A myth is essentially a guide; it tells us what we must do to live more richly.
As early as people could communicate, they developed stories to explain their relationship with the world and cosmos beyond what they could see. They wondered at the divine mysteries in their surroundings, venerating them in their daily lives. From the beginning, people seemed to appreciate that there was something more beyond their experience of daily life.
With the development of communication, cultures developed stories which gave life and meaning to the mysteries which surrounded them. These are myths which date back in one form or another to the earliest civilizations. These days, we tend to think of myths as stories which are untrue. The original meaning was stories which put into words the larger context for human, animal and plant lives, indeed the lives of the earth and the universe. They were not meant as literal facts but as a reverent way to speak of our home and beyond.

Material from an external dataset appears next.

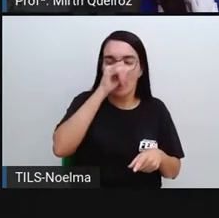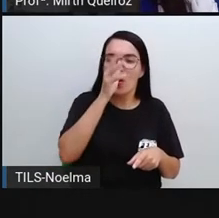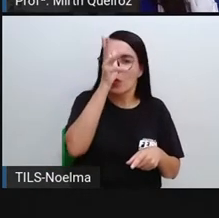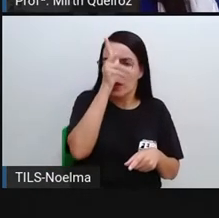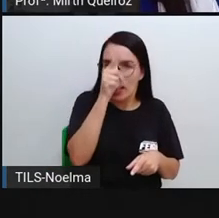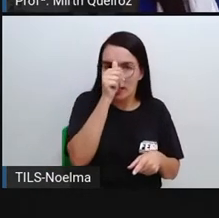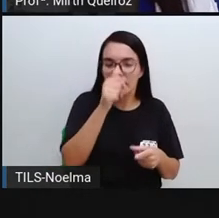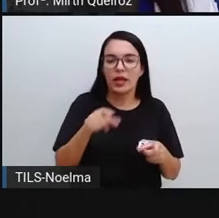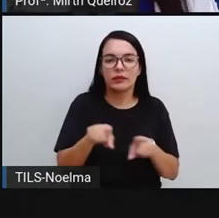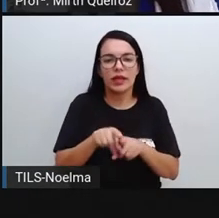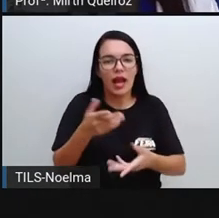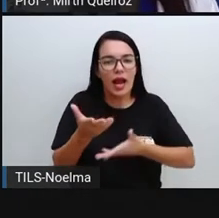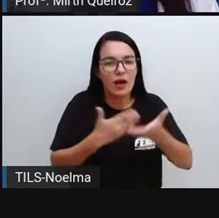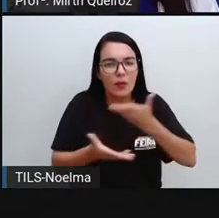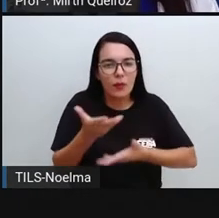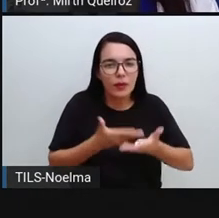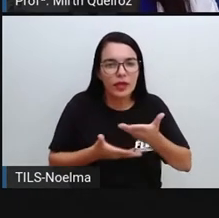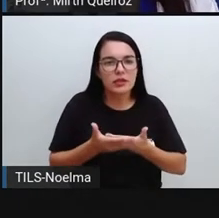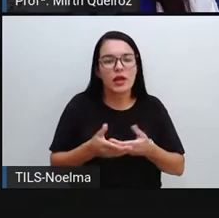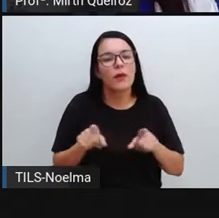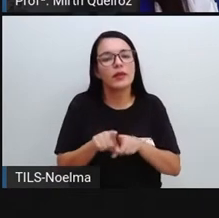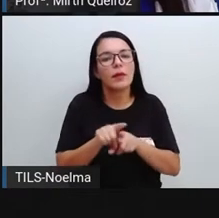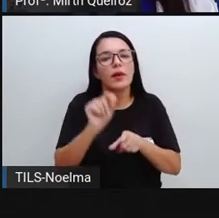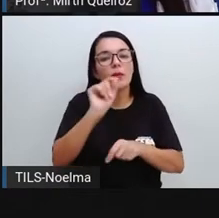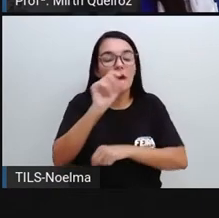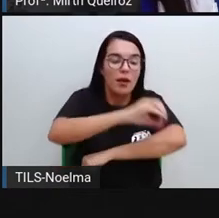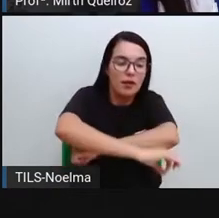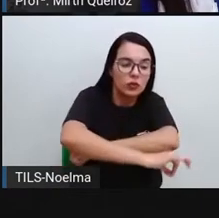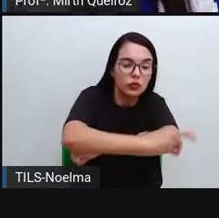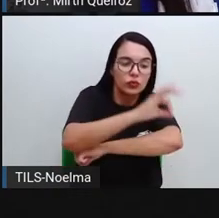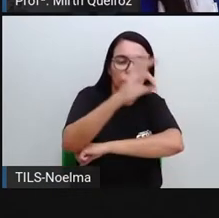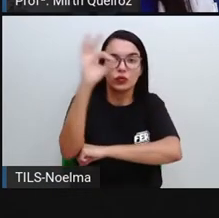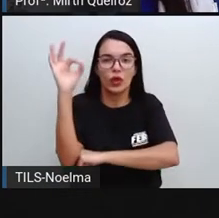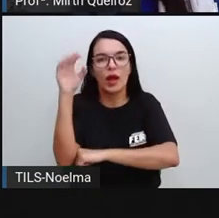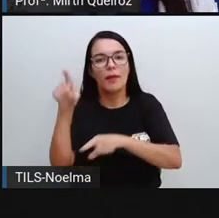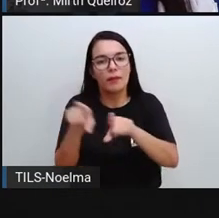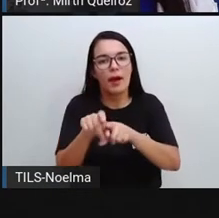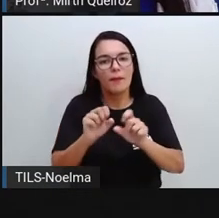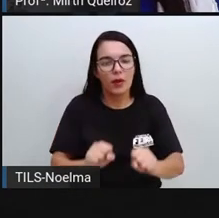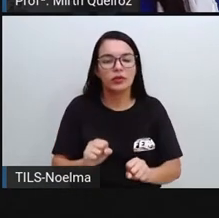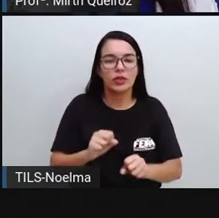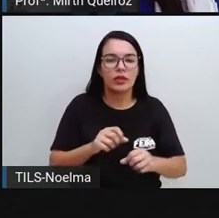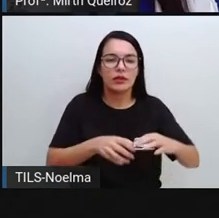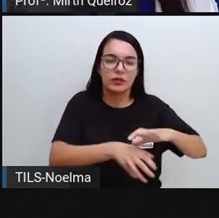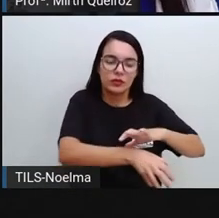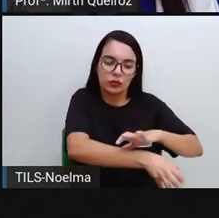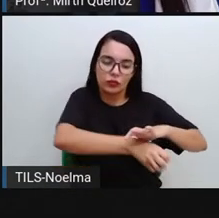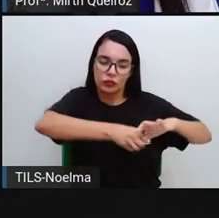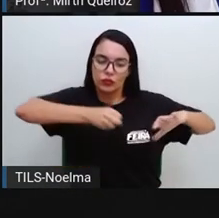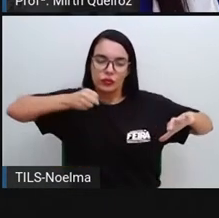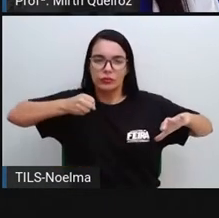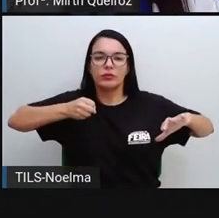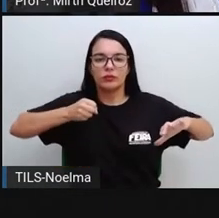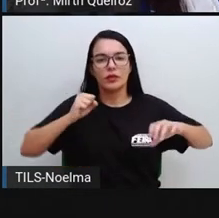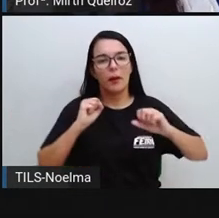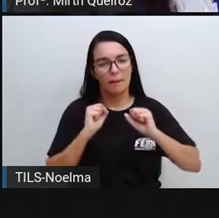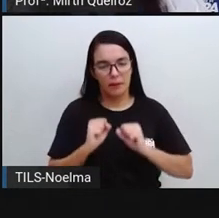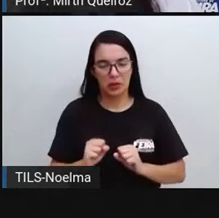caprinos, suínos. E o extrativismo, que pode ser extrativismo vegetal ou pode ser o extrativismo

The Koran and the Bible were both initially handed down through oral tradition and eventually published. This makes it difficult to know what was revealed as editions have changed over the years. Just one brief example. In current versions of the bible, the Angel Gabriel is said to have greeted Mary with the words, “Ave Maria”, or in English, “Hail Mary”. The Greek version which predated the Latin presents the angel’s greeting as “Kaire, kekaritomene” or “Rejoice, you have found favor.” Before that was the oral tradition in Aramaic.
Versions of religious stories appear to have changed over the centuries to reflect the civilization in which the great religions were practiced. We now take for granted, at least in the United States, separation of church and state which until several centuries ago was not even a consideration.
Since the industrial revolution, we have moved toward scientific explanation of everything in our world and away from a mythical explanation which took into account our values, emotions and personal experience of the world. Many religions have also taken the position that they are the one true religion and the others are of no account. God has not ruled on this debate, at least not yet.
The major religions have also suffered distortions of their teachings to justify inhuman treatment of each other. The crusades and inquisition are historical examples. The jihad which is geared toward killing random civilians is a more recent example.
When we return to the core teaching of all religions as originally intended to be followed, we find that the common denominator is to treat others as we would wish them to treat us. The challenge now is to return to the basics of our various religions or commonsense beliefs among people of no particular religion. We can treat each other with compassion although this requires us to release our hatreds, rivalries and competition with each other on a human level.
Life Lab Lessons
- Decide how you would like to be treated by others.
- Try treating others that way.
- Be open to how others would like you to treat them.
- Try acting in a way they would like you to act.
- Be aware of the brotherhood and sisterhood of your fellow human beings.